- Born: March 9, 1900 Ridley Park, Pennsylvania U.S.
- Died: March 16, 1968 (aged 68) Corona del Mar, Newport Beach, California U.S.
- Years active: 1929-1960
- Spouse: Josephine Chippo

= Hugh McCollum =

American film producer (1900–1968)

Hugh McCollum (March 9, 1900 – March 16, 1968) was an American film producer best known for his credits on Three Stooges short subject comedies.

==Career==
McCollum was born in the Philadelphia suburb of Ridley Park, Pennsylvania. He attended the Episcopal Academy in Philadelphia and later matriculated at the University of Pennsylvania for one year. In 1929, McCollum was hired as a secretary to the Columbia Pictures head Harry Cohn. He gradually worked his way up the corporate ladder, and when the studio's short-subject department became successful enough to support two units, department head Jules White led the first unit, and Hugh McCollum was placed in charge of the second.

==McCollum and Ed Bernds==
In 1945, McCollum gave Columbia sound engineer Edward Bernds an opportunity to write scripts for the shorts department, and then to direct. His first assignment in the director's chair was the Three Stooges film A Bird in the Head (1946). Bernds was excited at his big chance, but was shocked when he saw that popular Stooge Curly Howard was ill, having suffered several minor strokes prior to filming (something Jules White failed to mention to Bernds). Years later, Bernds discussed his trying experience during the filming of A Bird in the Head:

It was an awful tough deal for a novice rookie director to have a Curly who wasn't himself. I had seen Curly at his greatest and his work in this film was far from great. The wallpaper scene was agony to direct because of the physical movements required to roll up the wallpaper and to react when it curled up in him. It just didn't work. As a fledgling director, my plans were based on doing everything in one nice neat shot. But when I saw the scenes were not playing, I had to improvise and use other angles to make it play. It was the wallpaper scene that we shot first, and during the first two hours of filming, I became aware that we had a problem with Curly.

Bernds feared that his directing days would be over as soon as they began if A Bird in the Head (featuring a sluggish Curly) was released as his first effort. Hugh McCollum acted quickly, and reshuffled the release order of the films Bernds had directed (Bernds had also completed Micro-Phonies and The Three Troubledoers (1946) in addition to A Bird in the Head). As a result, the superior Micro-Phonies (in which Curly was on his mark) was released first, securing Bernds's directing position. Bernds would forever be indebted to McCollum for this act of kindness; henceforth, McCollum produced all of Bernds's Stooge films.

McCollum continued to function as a short-subject producer, in close collaboration with writer-director Edward Bernds and writer Elwood Ullman. Columbia's comedy stars alternated between the McCollum and Jules White units. Unlike White, who personally directed most of his productions, McCollum preferred to concentrate on the business aspects of production, and directed only a few films. McCollum's attention to the studio's business activities paid off when he arranged to use sets and costumes commissioned for important Columbia feature films. This efficient, money-saving arrangement gave McCollum's productions a much glossier look than usual.

When Bernds was unavailable, McCollum directed Hula-La-La (1951), a South Seas satire with the Stooges.
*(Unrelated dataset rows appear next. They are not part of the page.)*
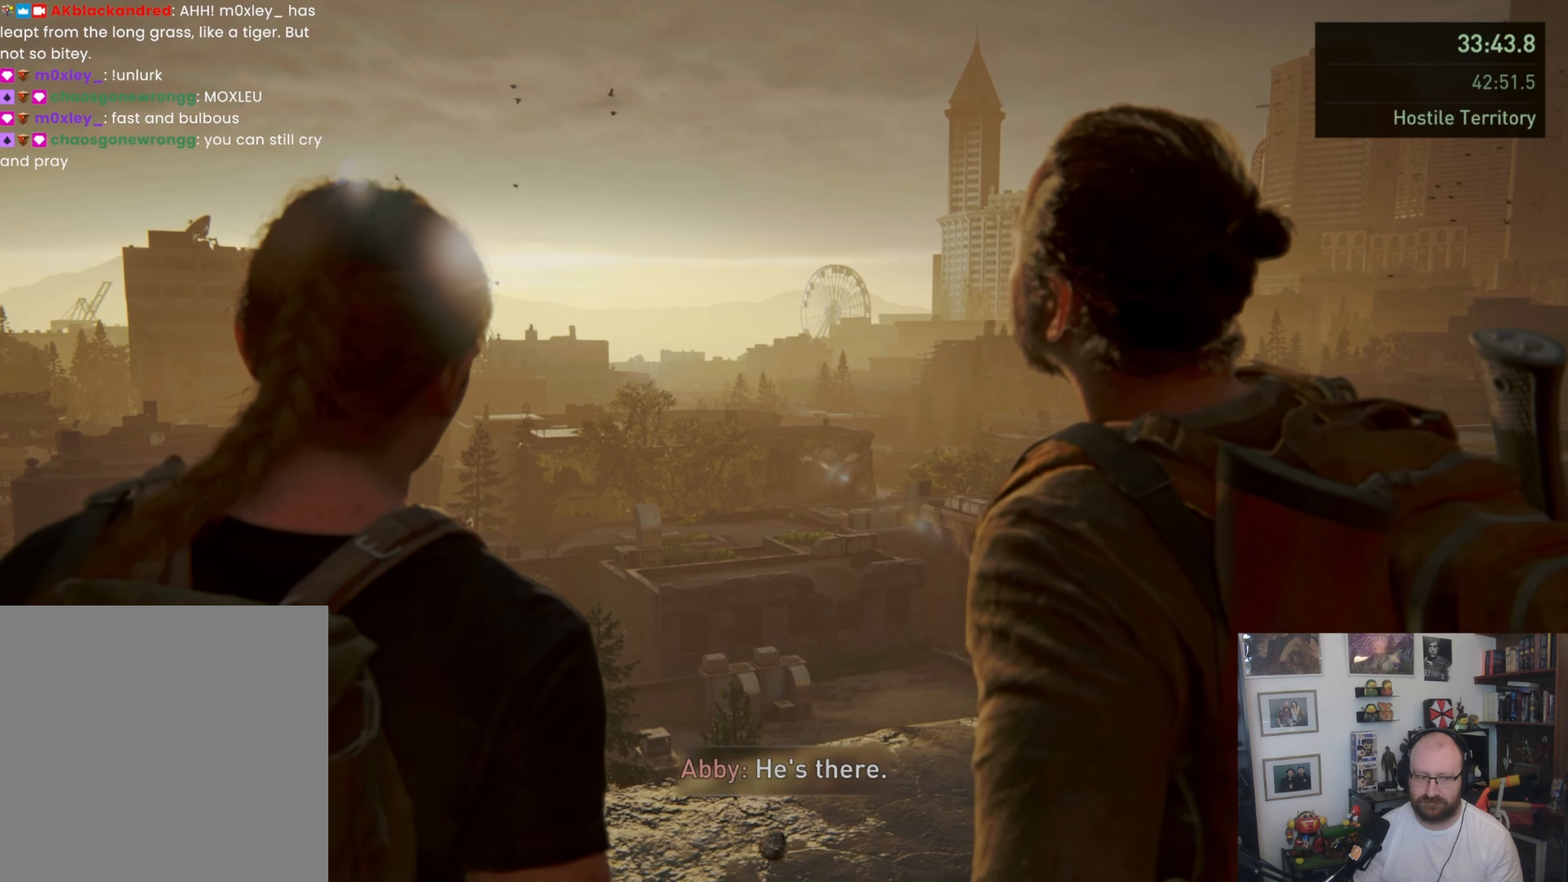
{"buttons": [], "left_stick": "up-right", "right_stick": "center", "button_events": []}
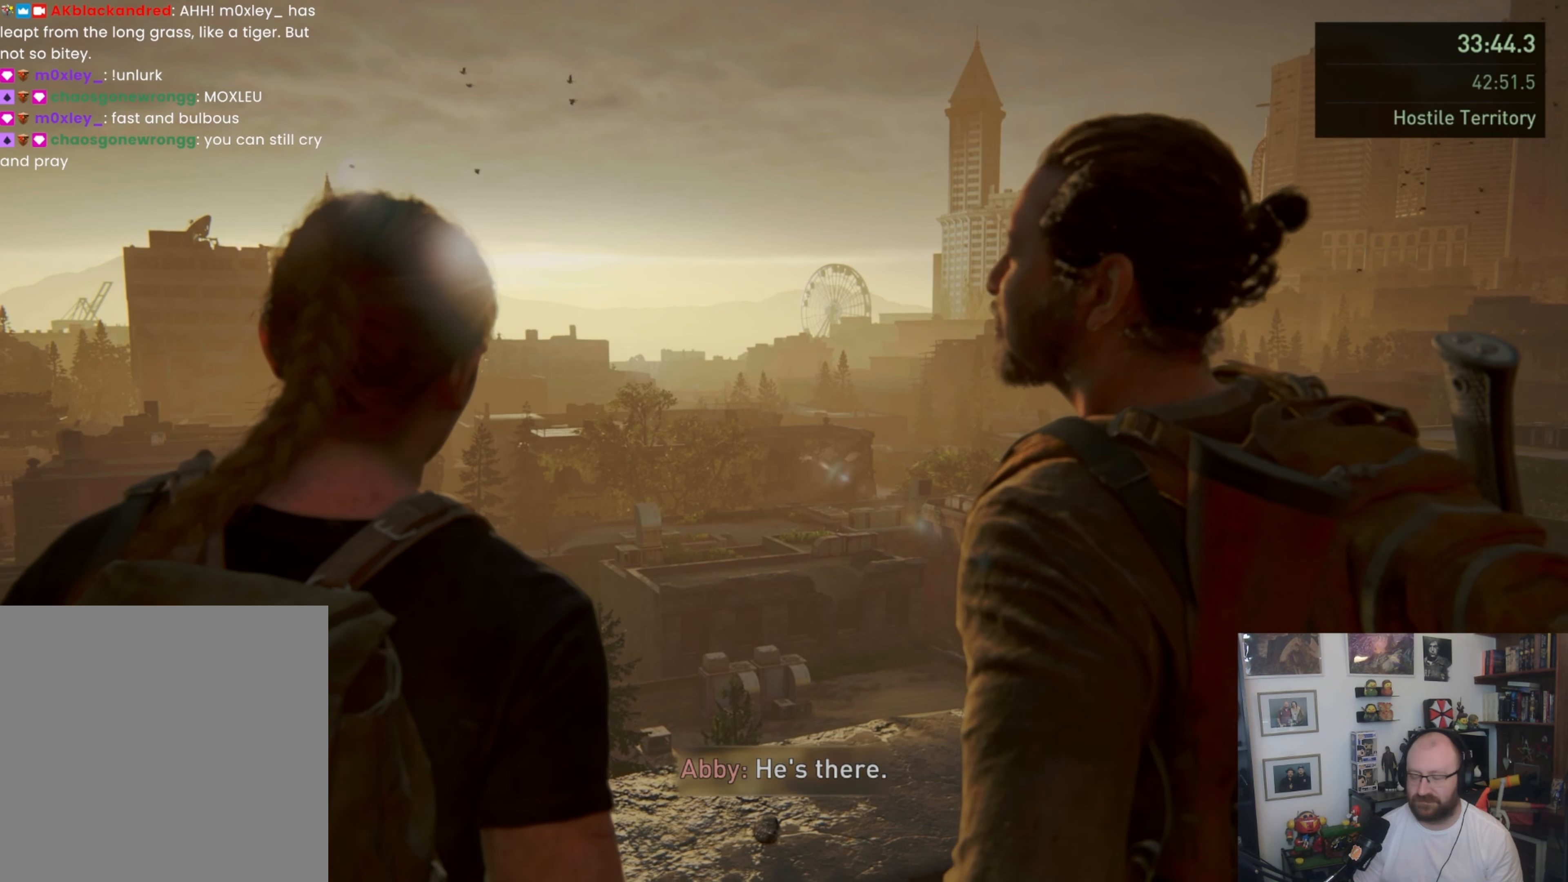
{"buttons": [], "left_stick": "up-right", "right_stick": "down-right", "button_events": []}
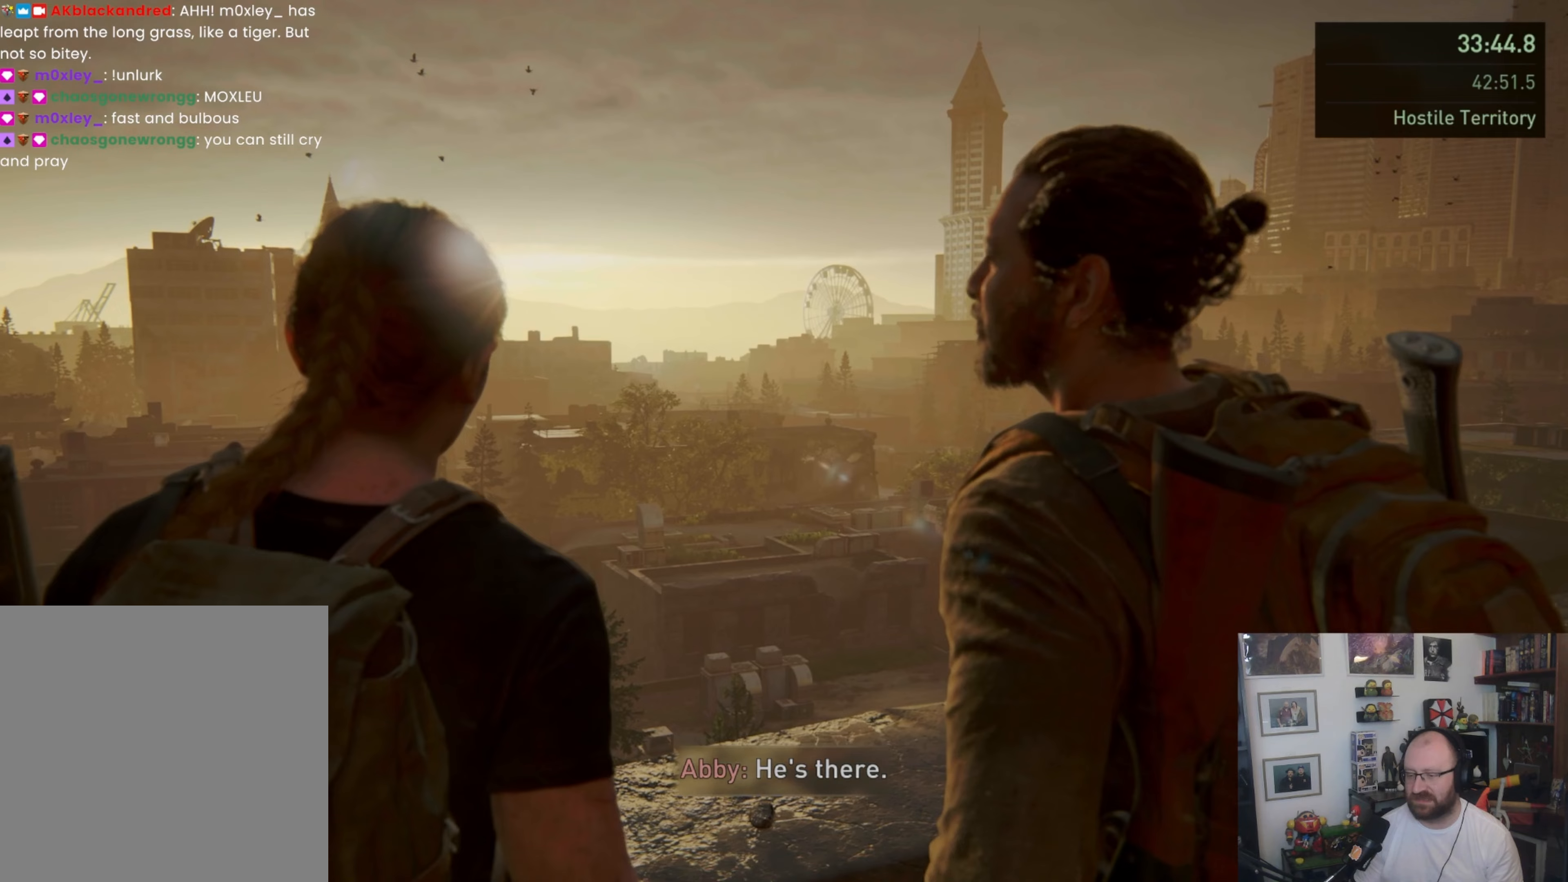
{"buttons": [], "left_stick": "right", "right_stick": "center", "button_events": []}
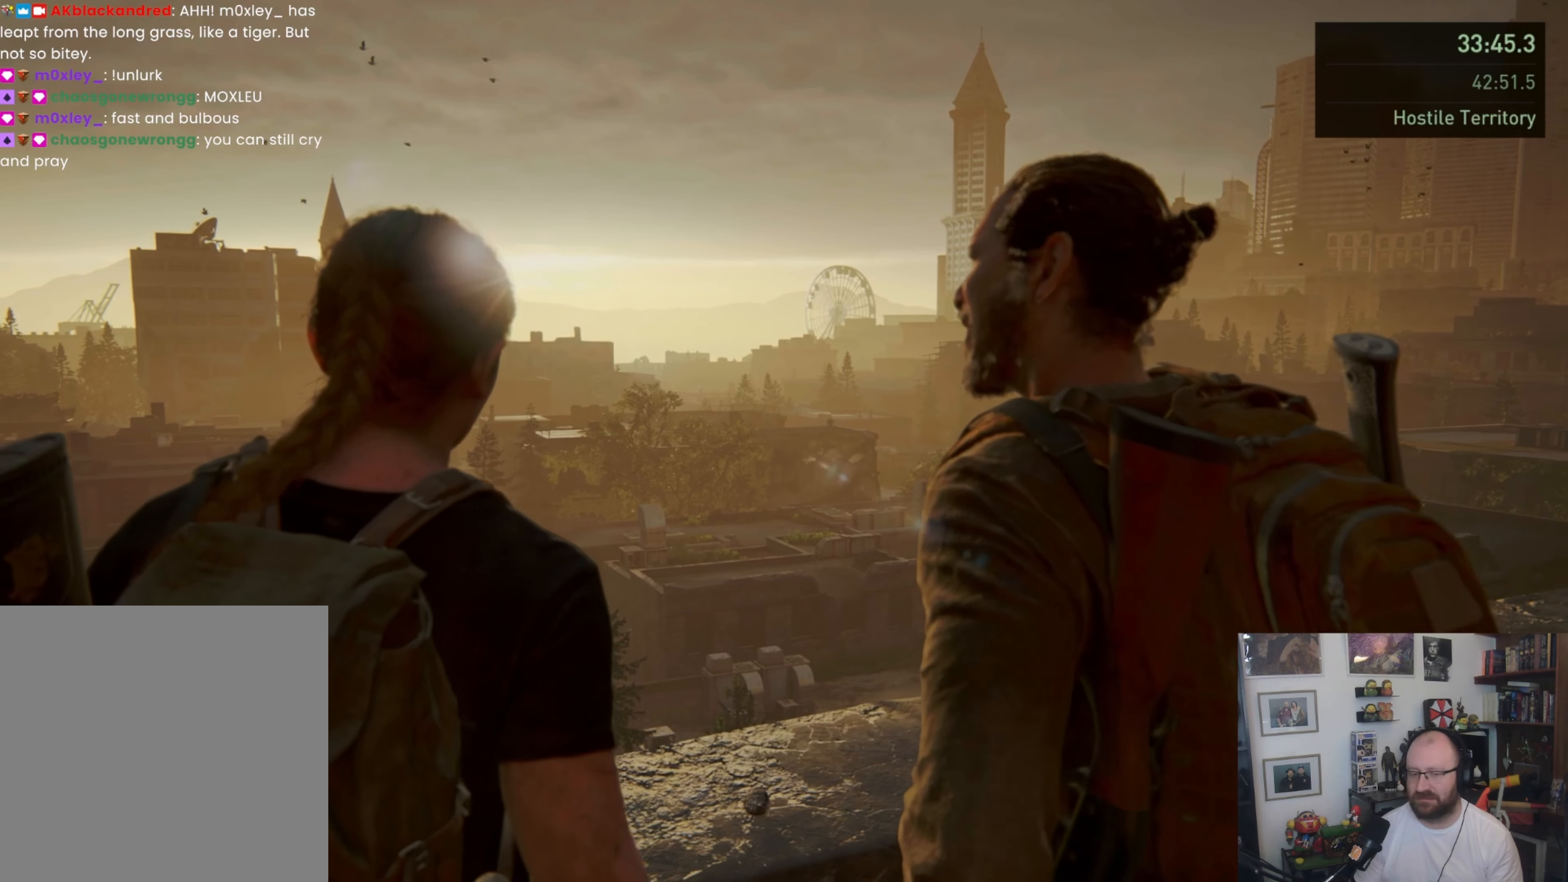
{"buttons": [], "left_stick": "right", "right_stick": "center", "button_events": []}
== Dismissal from Columbia Pictures ==
Both McCollum and Bernds often clashed with White, and when Columbia downsized the shorts department in 1952, White convinced the studio executives that two units were no longer necessary, resulting in McCollum's dismissal. Out of loyalty to McCollum, Bernds resigned as well, leaving White to run the entire short subject department alone. This left White as the sole director of the Stooges films from late 1952 to 1957 when the Stooges' contract with the studio expired.

==Later years==
After Columbia, McCollum became the production manager for Gene Autry's Flying A Productions, then served as production manager for Jack Wrather Productions, a position he continued until his retirement.

Hugh McCollum died on March 16, 1968, in the Corona del Mar section of Newport Beach, California.